- Podría concluir que es la vergüenza más alta en la que ha caído un político español –¿o un asalariado de la política en España?– desde 1978. Podría. ¿De qué sirve? Todo el mundo político y diplomático lo sabe. Incluidas las gentes de su partido
Tom Hagen no estuvo allí. Eso seguro. De ese tipo de cosas se ocupaba Lucca Brasi. O cualquiera de las bestias carniceras del Don Corleone de Coppola. Thomas Hagen, «Tom» para sus hermanastros, era otra cosa: un «florentino» consigliere del siglo XVI, de orígenes holandeses aunque motejado de «irlandés» por sus enemigos en la Little Italy neoyorquina del siglo XX. Crío huérfano, abandonado por genitores alcohólicos y recogido por el Padrino como un hijo más, al que no da su propio apellido porque es de honor respetar la sangre de los padres muertos.
No, no estuvo allí el consigliere, siempre discreto, elegante sin afectación, jurista al que jamás vieron sus enemigos alzar la voz en los momentos en los que vida y muerte están en juego. En ese amanecer en el que el productor de cine Jack Walz percibe una vaga humedad y un olor metálico en las sábanas de seda de su cama, y se despierta a medias, y, aun antes de acabar de ser consciente, percibe el vago terror de que algo horrible ha pasado. Tom Hagen, el majestuoso Robert Duvall en una de las más inolvidables interpretaciones de la historia del cine, está en Nueva York. Se ha marchado de Hollywood la noche antes, tras un diálogo tempestuoso en el que Waltz arrastró por los suelos el honor de un turbio ahijado de Don Corleone, tras negarle el papel protagonista en su película. Hagen-Duvall se levanta de la mesa: «Gracias por la cena: ha sido muy agradable. ¿Puede llevarme su coche al aeropuerto? Al Señor Corleone le gusta que lo informen inmediatamente». De colocar cabezas ensangrentadas de caballos de dos millones de dólares en la cama de un personaje reticente, se ocupa la fiel morralla. No Tom. A esas horas de la madrugada en las que los Lucca Brasi decapitan animales nobles, el consigliere está con seguridad descansando en su respetable casa de Manhattan.
No, José Luis Rodríguez Zapatero no estuvo allí. En la residencia del embajador español en Caracas. Seguro. No lo muestran presente las fotografías que los sórdidos hermanos, Delcy y Jorge Rodríguez, han exhibido a la prensa internacional: las de un septuagenario al cual se obliga a firmar, en territorio español, algo bastante peor que su pena de muerte. No es, esta vez, un precioso caballo de carreras lo que se le anuncia al hombre que tuvo la inelegancia de ganarle las elecciones a Maduro que podría ser decapitado. «Usted tiene aquí, en Venezuela, una hija… Pues eso». Pues eso. El consigliere de Maduro –su «príncipe», lo llama amorosamente Delcy–, a esas horas, seguro, tenía una blindada coartada. Hay una cuarta persona en el encuentro, por supuesto. Porque alguien tenía que abrir la puerta a los sicarios. Y hacerles de anfitrión. Y agasajarlos. Pero esas cosas, no existe consigliere, por más necio que sea, que no las deje en las manos del mugriento Brasi a quien se paga por cargar con tal engorro.

▶ **Material extraído**
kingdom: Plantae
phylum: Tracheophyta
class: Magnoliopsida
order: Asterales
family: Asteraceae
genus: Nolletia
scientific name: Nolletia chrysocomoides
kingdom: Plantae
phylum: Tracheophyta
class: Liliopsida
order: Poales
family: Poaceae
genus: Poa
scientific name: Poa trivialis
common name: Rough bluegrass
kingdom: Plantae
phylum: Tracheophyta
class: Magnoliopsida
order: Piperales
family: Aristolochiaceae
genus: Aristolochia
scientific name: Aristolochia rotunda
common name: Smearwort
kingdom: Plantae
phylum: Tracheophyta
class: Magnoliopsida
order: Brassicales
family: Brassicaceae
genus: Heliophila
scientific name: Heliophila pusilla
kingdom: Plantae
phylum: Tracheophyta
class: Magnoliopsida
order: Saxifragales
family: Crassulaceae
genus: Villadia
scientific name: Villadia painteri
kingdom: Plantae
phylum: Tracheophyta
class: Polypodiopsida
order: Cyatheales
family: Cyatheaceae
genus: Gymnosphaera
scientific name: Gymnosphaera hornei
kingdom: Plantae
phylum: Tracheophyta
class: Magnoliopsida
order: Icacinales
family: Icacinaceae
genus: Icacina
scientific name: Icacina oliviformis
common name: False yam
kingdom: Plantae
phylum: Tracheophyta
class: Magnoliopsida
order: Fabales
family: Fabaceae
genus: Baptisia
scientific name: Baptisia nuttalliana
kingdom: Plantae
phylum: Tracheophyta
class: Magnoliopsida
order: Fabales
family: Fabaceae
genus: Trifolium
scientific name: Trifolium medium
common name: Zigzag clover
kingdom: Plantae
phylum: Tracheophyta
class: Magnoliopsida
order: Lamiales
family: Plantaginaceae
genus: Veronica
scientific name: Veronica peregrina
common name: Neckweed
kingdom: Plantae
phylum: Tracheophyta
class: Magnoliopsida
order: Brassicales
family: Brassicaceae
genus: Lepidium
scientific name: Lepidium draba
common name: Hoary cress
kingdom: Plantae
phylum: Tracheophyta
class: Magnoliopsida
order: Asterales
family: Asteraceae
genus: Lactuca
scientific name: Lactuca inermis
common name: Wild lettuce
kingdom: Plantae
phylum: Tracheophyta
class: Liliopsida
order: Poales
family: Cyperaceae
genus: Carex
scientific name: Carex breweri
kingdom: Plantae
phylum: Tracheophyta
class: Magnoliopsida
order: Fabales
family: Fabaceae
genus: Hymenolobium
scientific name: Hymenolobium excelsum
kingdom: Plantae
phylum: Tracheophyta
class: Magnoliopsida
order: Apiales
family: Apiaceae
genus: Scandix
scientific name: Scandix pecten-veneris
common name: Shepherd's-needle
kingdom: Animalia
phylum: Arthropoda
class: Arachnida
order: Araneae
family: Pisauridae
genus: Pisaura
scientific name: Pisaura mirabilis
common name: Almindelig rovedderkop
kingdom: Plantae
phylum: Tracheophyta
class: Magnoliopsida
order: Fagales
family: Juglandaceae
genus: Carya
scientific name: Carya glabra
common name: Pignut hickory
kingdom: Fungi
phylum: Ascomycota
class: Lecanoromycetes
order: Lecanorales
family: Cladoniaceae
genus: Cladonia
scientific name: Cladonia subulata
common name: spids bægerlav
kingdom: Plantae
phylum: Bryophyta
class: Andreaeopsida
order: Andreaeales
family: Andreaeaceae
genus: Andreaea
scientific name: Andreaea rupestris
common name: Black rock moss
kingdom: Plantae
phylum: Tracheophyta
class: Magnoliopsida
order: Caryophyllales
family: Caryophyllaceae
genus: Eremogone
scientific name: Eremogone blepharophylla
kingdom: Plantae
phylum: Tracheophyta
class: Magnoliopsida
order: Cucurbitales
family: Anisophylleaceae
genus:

▶ **Tu tarea**
Traduce al inglés esta oración del texto de lectura: «No, no estuvo allí el consigliere, siempre discreto, elegante sin afectación, jurista al que jamás vieron sus enemigos alzar la voz en los momentos en los que vida y muerte están en juego».

▶ **Resultado**
No, the consigliere was not there: always discreet, elegant without affectation, a lawyer whom his enemies never saw raise his voice at the moments when life and death are at stake.